Layman’s abstract from Canadian Journal of Statistics article on Hazard regression with noncompactly supported bases

Each week, we publish layman’s abstracts of new articles from our prestigious portfolio of journals in statistics. The aim is to highlight the latest research to a broader audience in an accessible format.
 
The article featured today is from the Canadian Journal of Statistics, with the full article now available to read here.
 
Brunel, E. and Comte, F. (2021), Hazard regression with noncompactly supported bases. Can J Statistics. https://doi.org/10.1002/cjs.11619
 
Survival modelling is devoted to analysis of random duration of time until one event of interest occurs, such as death in biological organisms or failure in reliability. In this context, the hazard rate, also called force of mortality in actuarial sciences, is usually more informative about the underlying behaviour of failure than the other functions characterizing  a lifetime distribution, such as the density probability function or the cumulative distribution function.

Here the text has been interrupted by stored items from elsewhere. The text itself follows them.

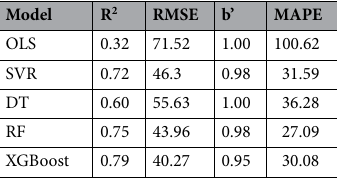
Table 2. Performance analysis of the different regression models on the collected dataset of carbon-based supercapacitors.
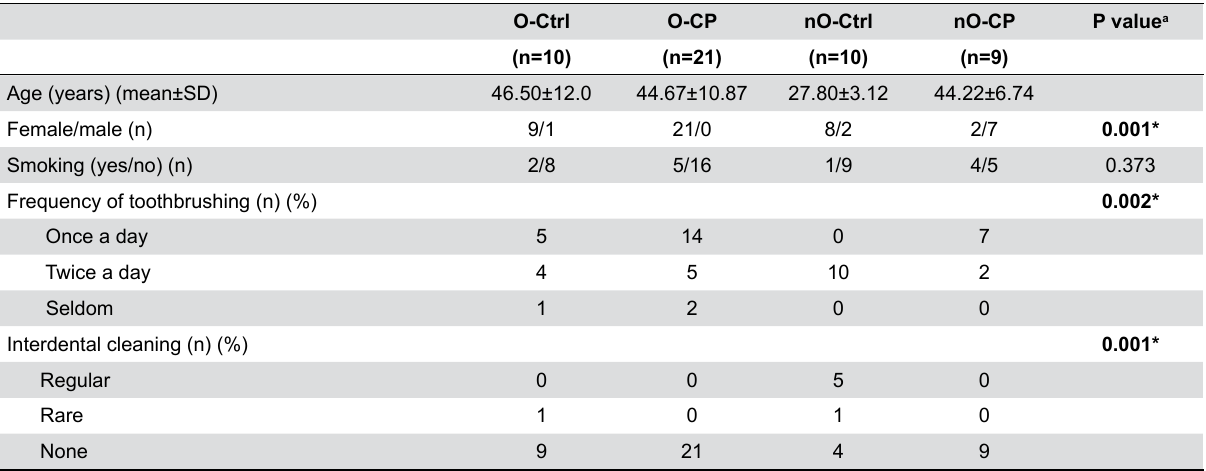
Table 3- Demographic characteristics of obese patients with chronic periodontitis (O-CP), obese individuals without chronic periodontitis (O-Ctrl), non-obese patients with chronic periodontitis (nO-CP) and non-obese individuals without chronic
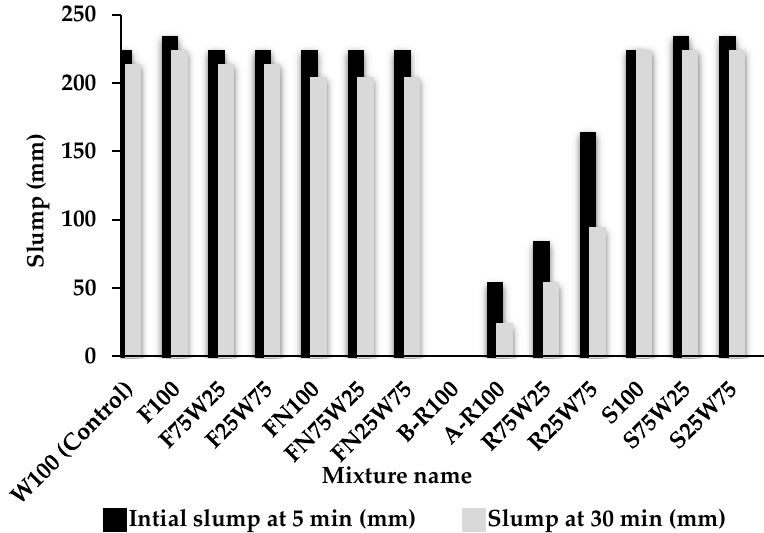
Figure 2. Average concrete mix slump using di ff erent mixing water at 5 min and 30 min after mixing. Well water was used as mixing water in control specimen. Mixtures (A-R100, B-R100, R75W25, and R25W75) contain more than 25% raw WWW. Each data point was measured in triplicate.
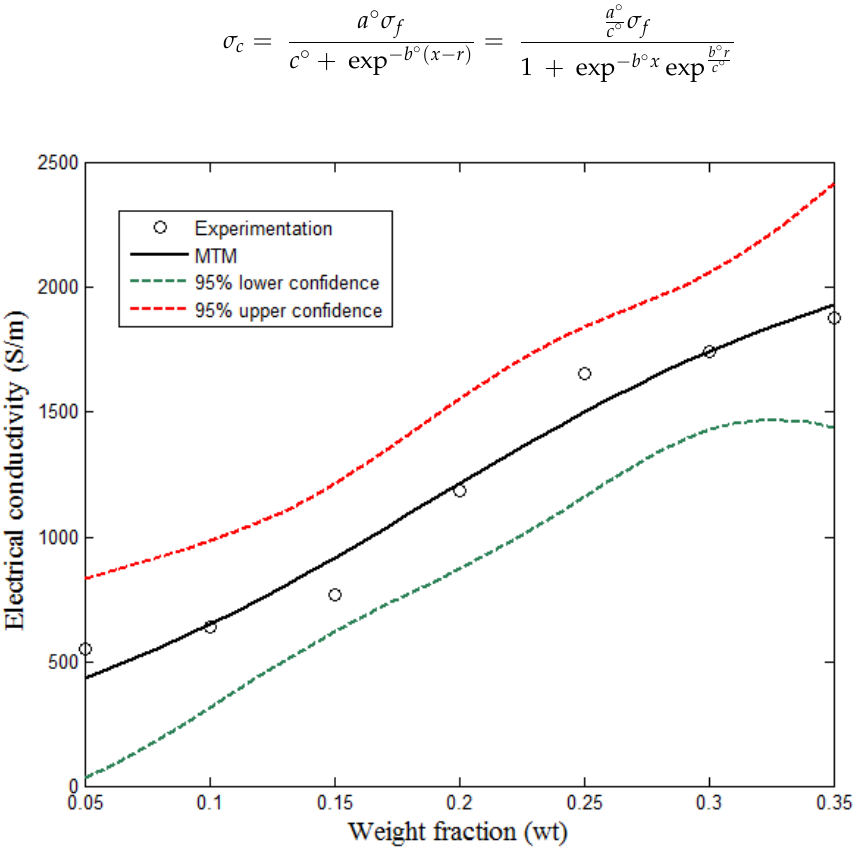
Figure 12. Comparison of experimental measurements with MTM.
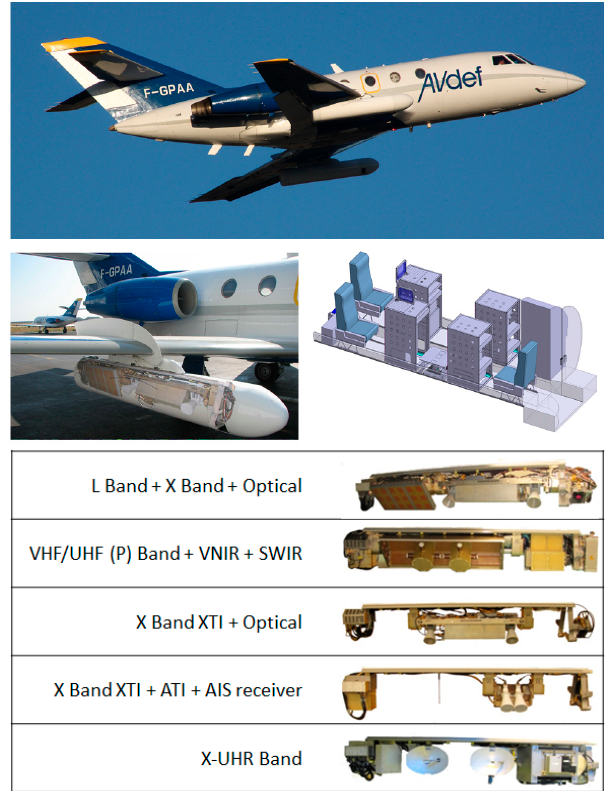
Figure 2. SETHI platform (aircraft, pod and cabin layout) and in-pod payload configuration examples.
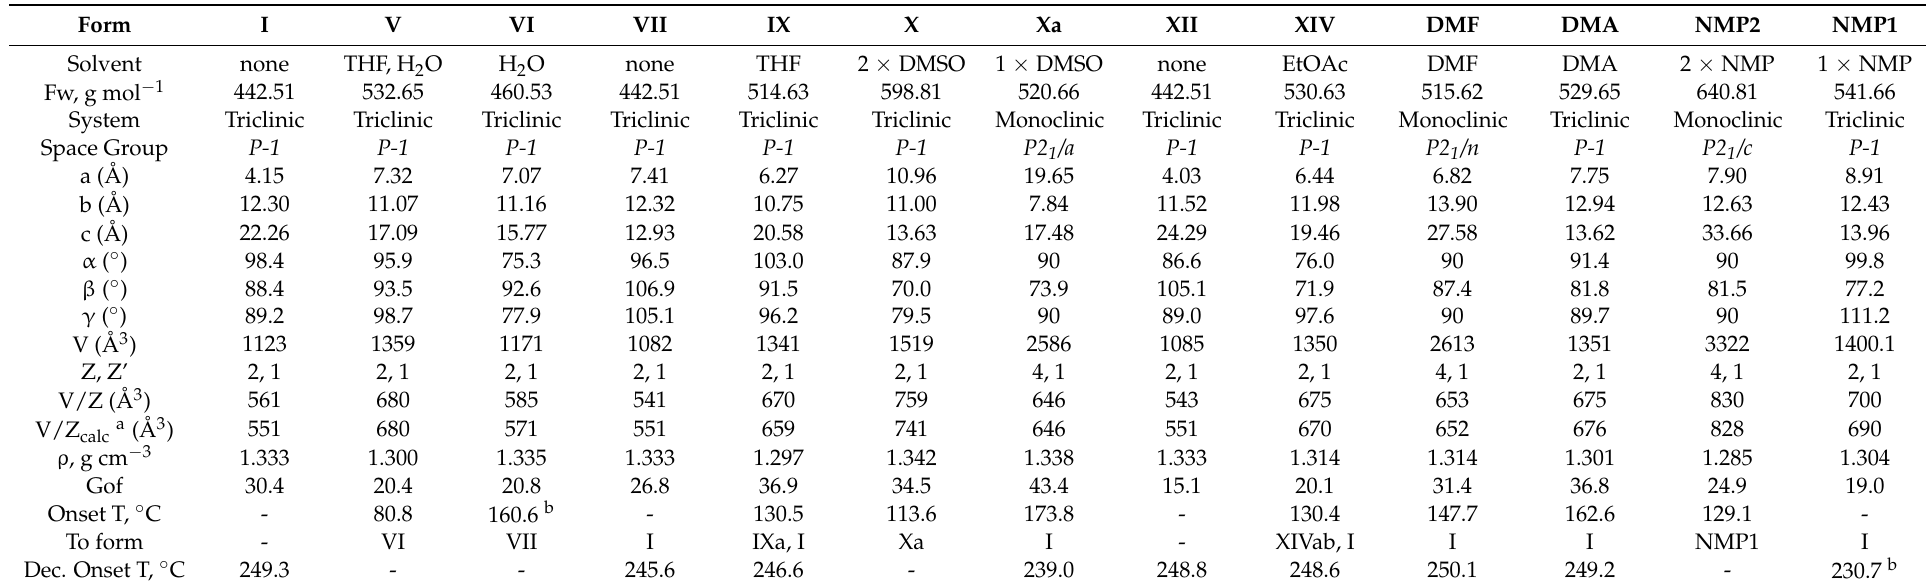
Table 16. Synoptic collection of crystal data for the different phases of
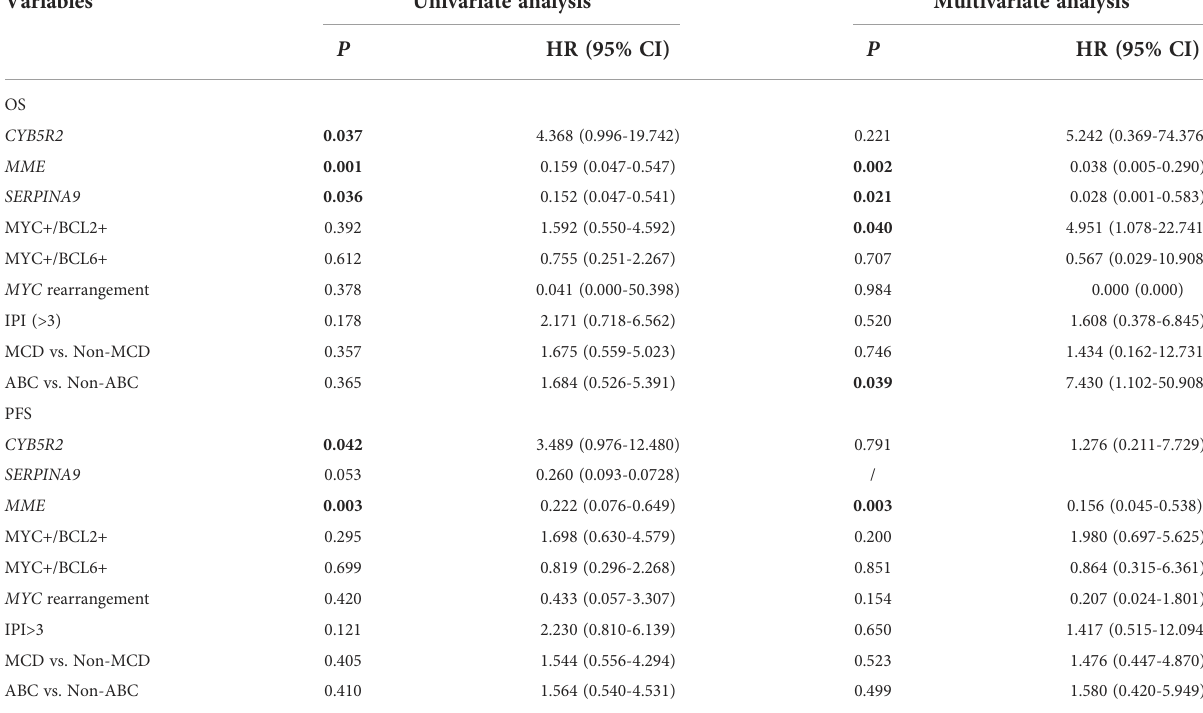
TABLE 3 Univariate and multivariate survival analyses of the mRNA expression of CYB5R2 , MME , and SERINA9 in CD5+ DLBCL.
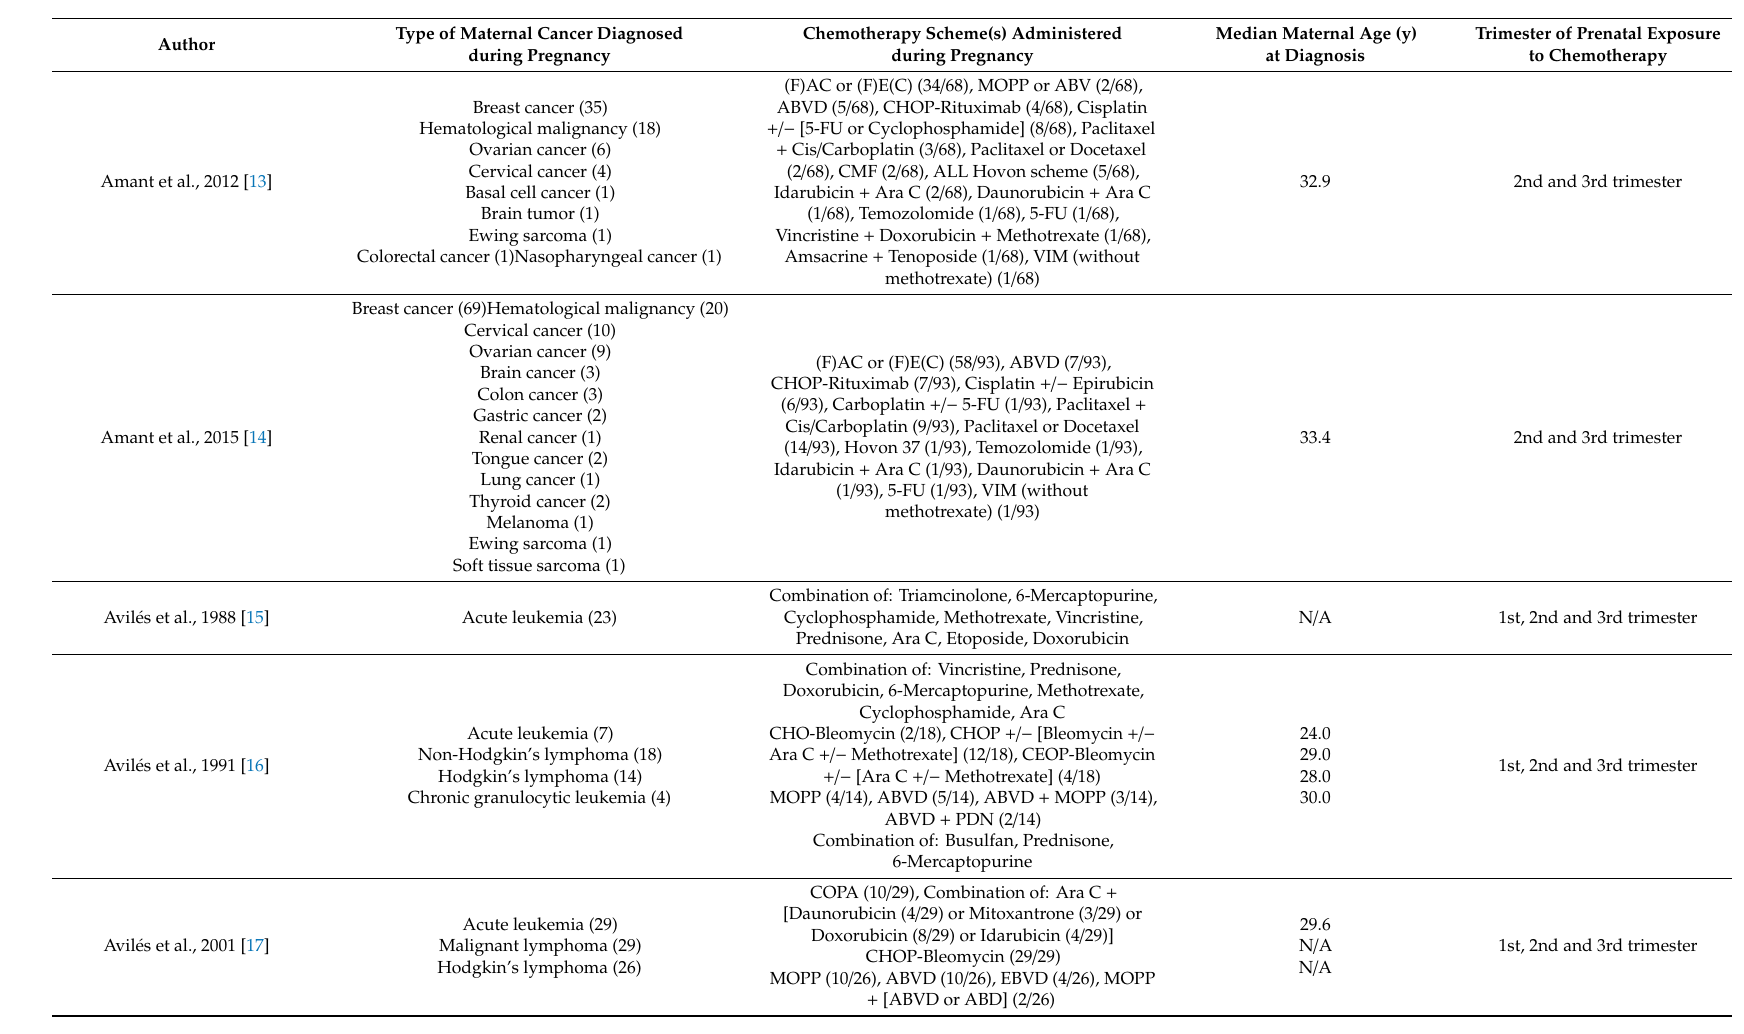
Table 1. Summary of the studies describing the type of maternal cancer and the chemotherapy scheme(s) administered during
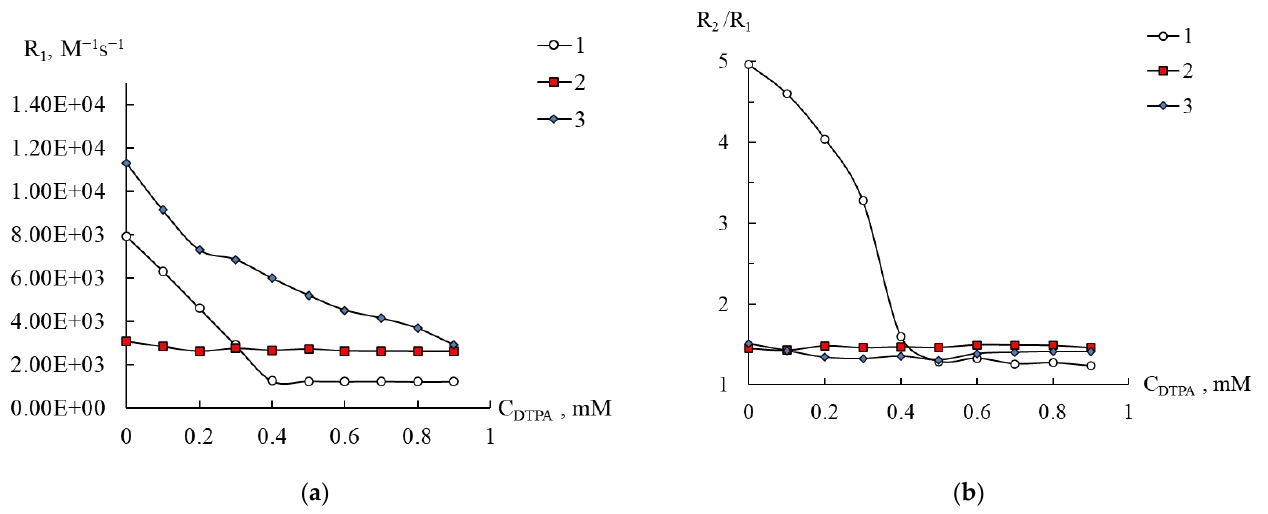
Figure 11. Dependence of the relaxation efficiency R1 ( a ) and the ratio R 2 /R 1 ( b ) on the concentration of DTPA in aqueous solutions of Mn(II) (1) and compounds 1 (2) and 3 (3). C Mn(II) 0.2 (3), 0.4 mM (1, 2), pH 5.5.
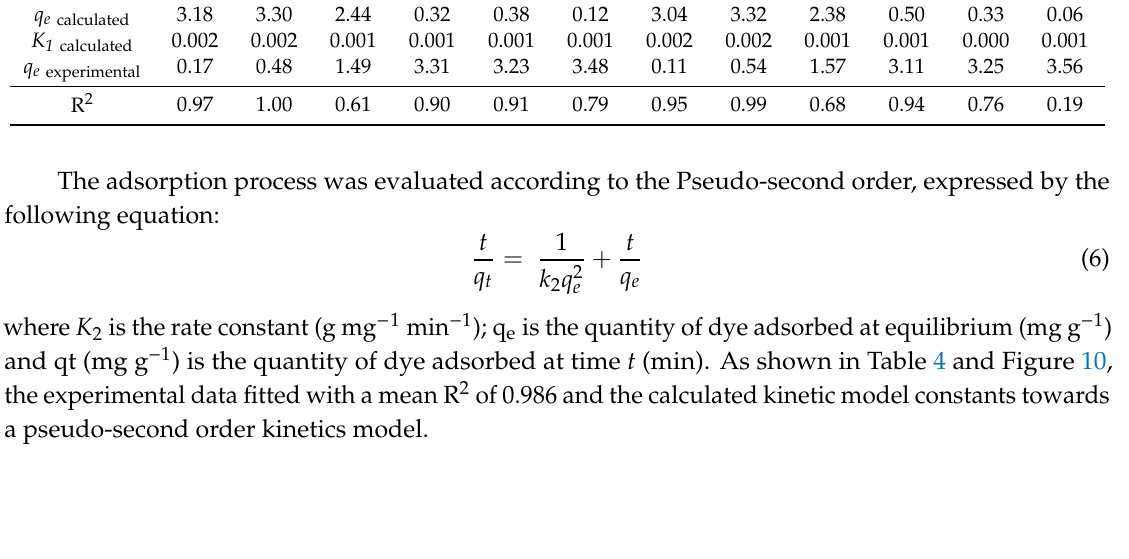
Table 1. Langmuir Isotherm data for the two types of substrates.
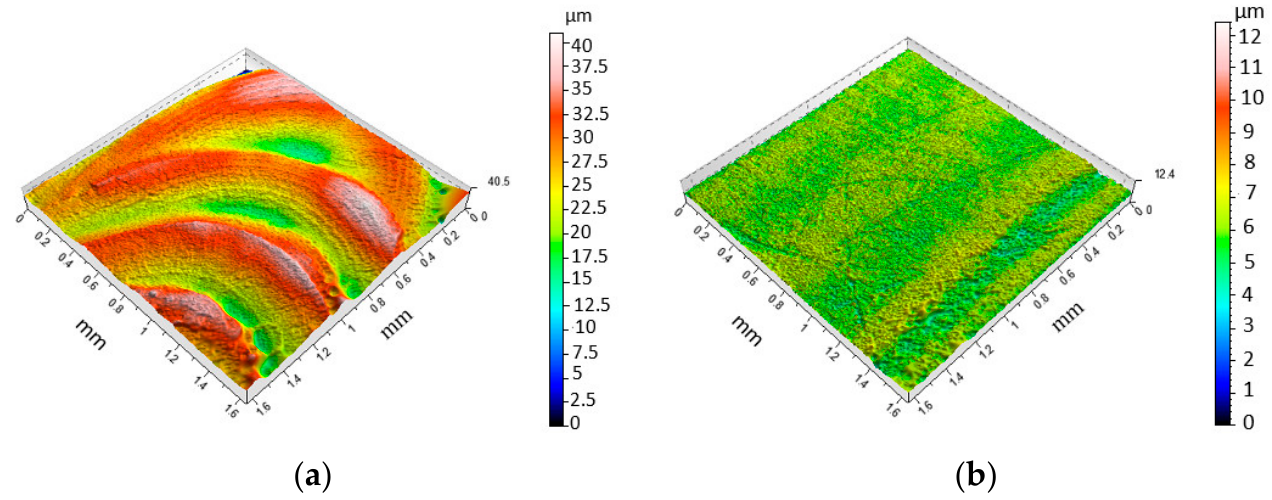
Figure 4. Three-dimensional roughness topography for variant 10 (specimen after TIG welding) in the ( a ) FZ and ( b ) BM.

Thus, the hazard rate estimation is of great importance in real data studies. In addition, censoring often appears in lifetime data. In that case, time to event cannot directly be observed because the study ends before all subjects have shown the event of interest or the subject has left the study before its event of interest has happened. The paper deals with the nonparametric estimation of hazard rate for censored data. A least squares estimator on Laguerre bases is defined which can be seen as a combination of gamma-type functions. Such bases with non compact support are particularly well-suited to the hazard rate estimation under right-censoring. In fact, it interestingly avoids to make a prior choice of the set of estimation, which is very sensitive to the high proportion of censored data at the end of the interval. Besides, It might capture the good shape of the hazard rate when usual parametric models fail.   A new penalized criterion is proposed to  automatically choose the number of gamma functions in the combination defining the estimator. This data-driven strategy comes out from the very general results obtained on the risk bound. The new estimator is shown to perform better than previous kernel or wavelet methods on simulated data.